* [EXERCISE BRIEF] Search the material for "Trump" and copy each line in which it is found.

* [SUPPLIED MATERIAL]
_____

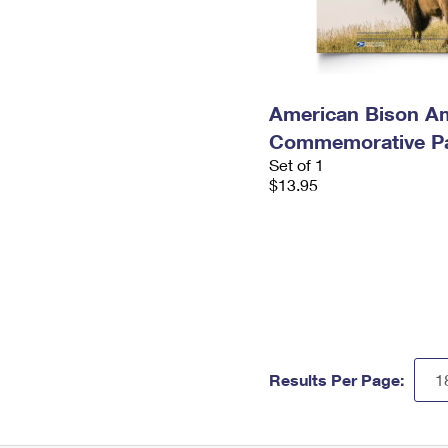
American Bison A
Commemorative P
Set of 1
$13.95
Results Per Page:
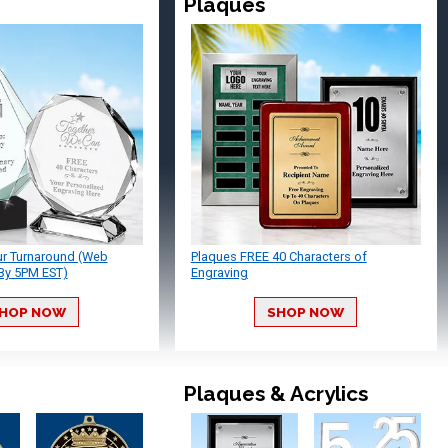
Plaques
ur Turnaround (Web
Plaques FREE 40 Characters of
By 5PM EST)
Engraving
HOP NOW
SHOP NOW
Plaques & Acrylics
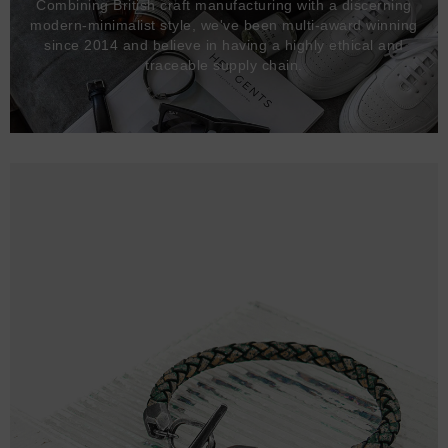
Combining British craft manufacturing with a discerning
modern-minimalist style, we've been multi-award winning
since 2014 and believe in having a highly ethical and
traceable supply chain.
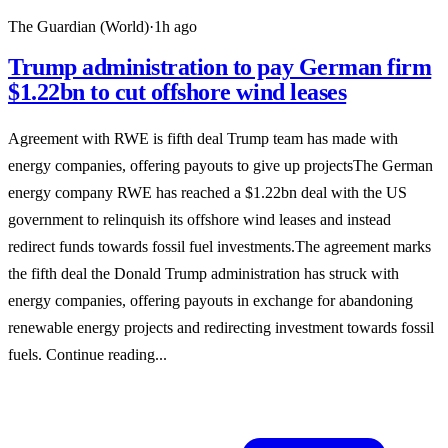
The Guardian (World)
·
1h ago
Trump administration to pay German firm
$1.22bn to cut offshore wind leases
Agreement with RWE is fifth deal Trump team has made with
energy companies, offering payouts to give up projectsThe German
energy company RWE has reached a $1.22bn deal with the US
government to relinquish its offshore wind leases and instead
redirect funds towards fossil fuel investments.The agreement marks
the fifth deal the Donald Trump administration has struck with
energy companies, offering payouts in exchange for abandoning
renewable energy projects and redirecting investment towards fossil
fuels. Continue reading...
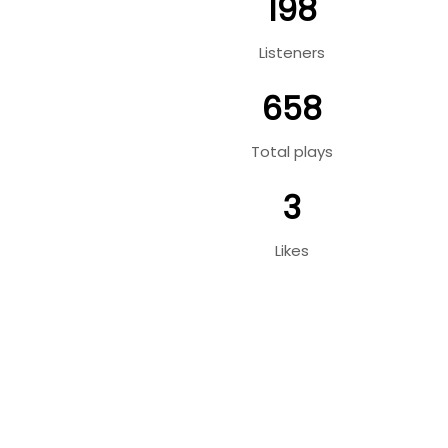
198
Listeners
658
Total plays
3
Likes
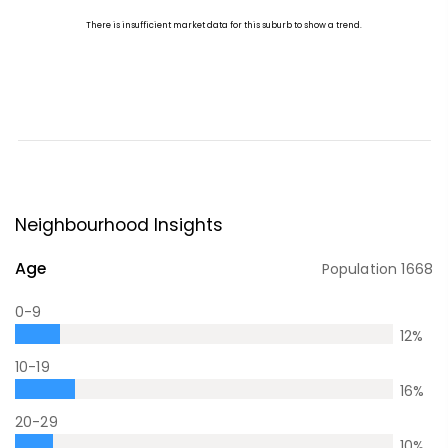
Neighbourhood Insights
Age
Population
1668
0-9
12
%
10-19
16
%
20-29
10
%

_____

* [ANSWER SECTION]
Trump administration to pay German firm
Agreement with RWE is fifth deal Trump team has made with
the fifth deal the Donald Trump administration has struck with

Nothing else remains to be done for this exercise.